(Cullman) Jeannette Boudreaux n’a pas perdu son français d’antan, ni le souvenir de ses jeunes années normandes. Arrivée aux États-Unis après la Libération, elle n’a aujourd’hui, à 95 ans « et demi », qu’un souhait : « vivre assez longtemps pour aller voter » pour Donald Trump en novembre.

Cette inconditionnelle du milliardaire républicain ne parlait pas anglais quand elle a débarqué en Louisiane, au printemps 1946, à bord d’un bateau transportant des centaines de jeunes Françaises tombées amoureuses, comme elle, de soldats américains après le Débarquement.  

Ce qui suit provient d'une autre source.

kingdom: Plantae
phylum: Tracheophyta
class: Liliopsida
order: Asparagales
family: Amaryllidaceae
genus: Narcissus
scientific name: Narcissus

« Tout ce que je pouvais dire, c’était “I love you”, des trucs dans le genre », raconte-t-elle, 75 ans après, en passant spontanément d’une langue à l’autre. « J’ai appris avec des bandes dessinées et la télévision. »

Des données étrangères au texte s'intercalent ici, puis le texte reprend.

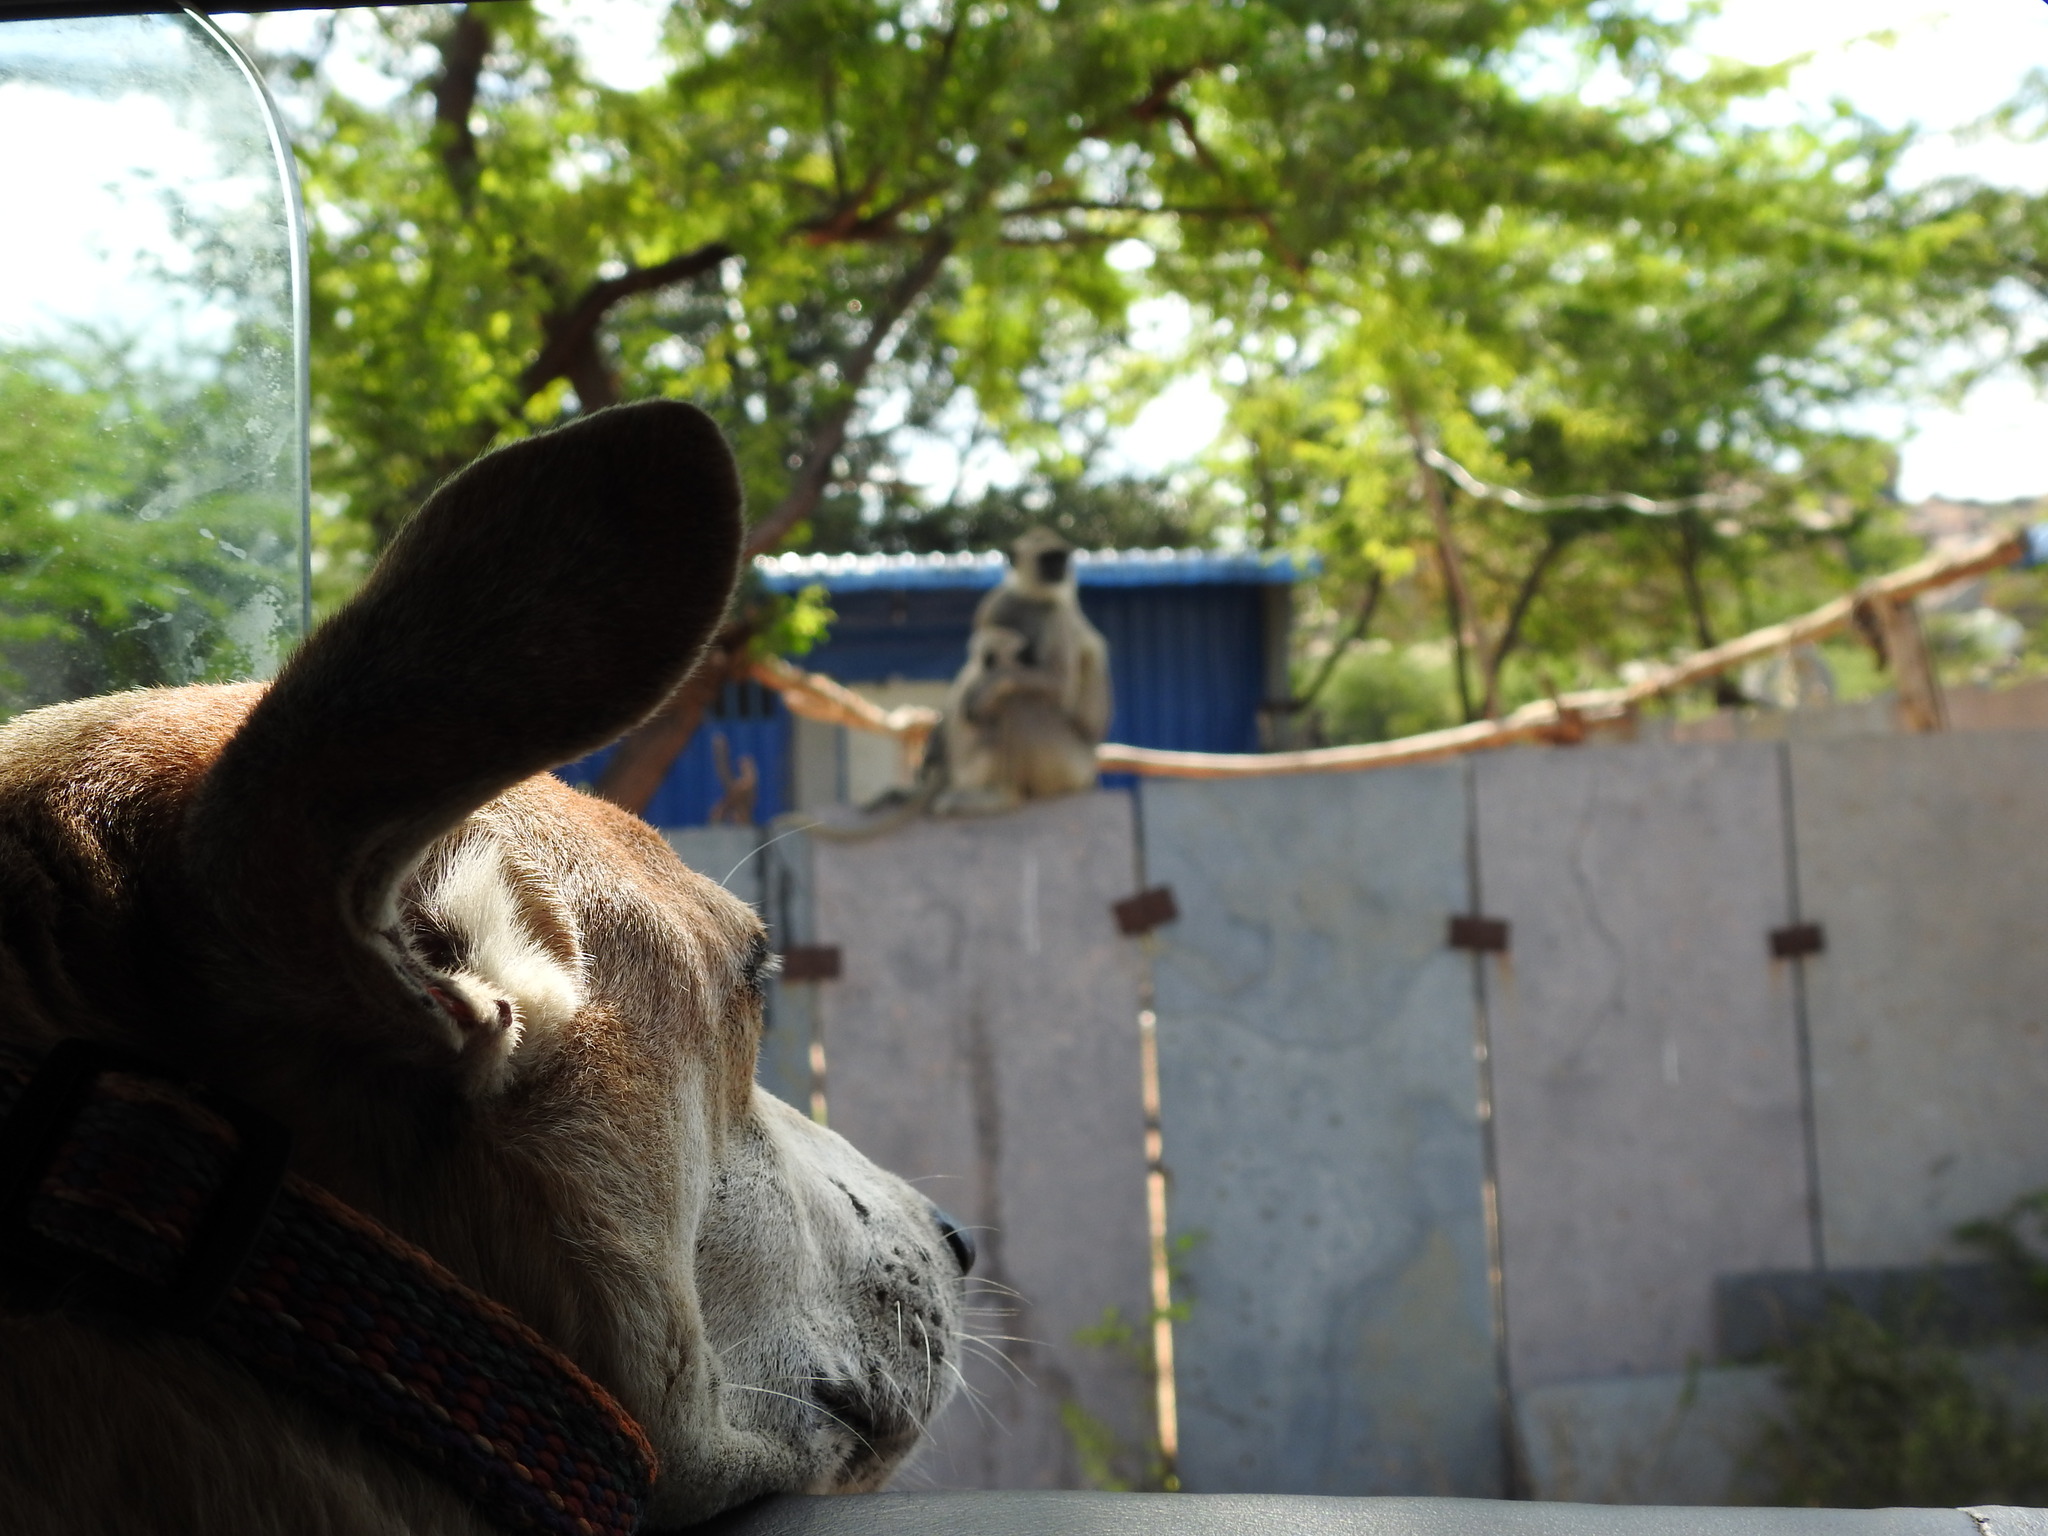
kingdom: Animalia
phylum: Chordata
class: Mammalia
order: Primates
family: Cercopithecidae
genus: Semnopithecus
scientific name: Semnopithecus priam
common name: Tufted gray langur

Malgré l’éloignement et une belle-mère « jalouse » et « méchante », le choc culturel n’a pas été si brutal.  

« C’était différent, mais j’étais contente quand même de venir ici parce qu’on crevait de faim en France », se souvient la nonagénaire. « J’ai vu pas mal de choses pendant la guerre. J’avais 14 ans quand elle a été déclarée. Ma mère était invalide, il fallait que je m’occupe d’elle. »

Elle travaillait à l’usine quand les Américains ont chassé les Allemands de Saint-Etienne-du-Rouvray, près de Rouen. C’est là qu’elle a rencontré, en 1945, un Louisianais venu libérer la France, Allen Boudreaux.

Ils se sont mariés l’année suivante, ont eu trois enfants et Jeannette, à part quelques visites à la famille, n’a plus revu sa Normandie : « Je me sens plus Américaine que Française. C’est là que j’ai fait ma vie, il y a 75 ans que je suis ici. »

Photo dédicacée

Longtemps employée dans l’hôtellerie et la restauration, elle a vu passer dans l’intermède quelques présidents américains, mais pour elle, pas de doute, Donald Trump est le meilleur.

« Reagan était bon, mais celui-ci les bat tous », assure-t-elle depuis le sous-sol de chez l’une de ses filles, à Cullman, en Alabama, où elle a trouvé refuge après le passage coup sur coup en Louisiane de deux ouragans qui ont endommagé sa maison.

« Il est superbe », insiste-t-elle, conquise par le franc-parler de l’ancien homme d’affaires new-yorkais. « Ce qu’il promet, il le fait. Ceux qu’on avait avant, ils ne faisaient rien pour nous. »

La native de Normandie naturalisée américaine, au caractère lui-même bien trempé, n’a pas de mots assez durs pour Joe Biden - « Il y a quelque chose avec cet homme-là, il fait un tas de gaffes » -et les démocrates, dont la victoire plongerait selon elle les États-Unis dans le chaos.

« Ça nous fait peur. Surtout à mon âge, je pense à mes petits-enfants, à mes arrière-petits-enfants… », maugrée-t-elle derrière son masque bleu, assorti à sa marinière. « Les démocrates, ça veut donner tout gratuit. Mais après les taxes vont augmenter. »

Régulièrement branchée sur la chaîne conservatrice Fox News, dont elle reprend la rhétorique, la vieille dame n’est pas peu fière d’avoir dans sa chambre une photo dédicacée du président.

« Elle était derrière Trump dès le début, avant même que je ne le sois », souligne sa fille Jacqueline Schendel, qui n’avait pas voté pour le magnat de l’immobilier lors des primaires républicaines en 2016.

Malgré des genoux récalcitrants, Jeannette compte se rendre en personne voter pour lui le 3 novembre. Elle ne fait pas confiance au vote par correspondance.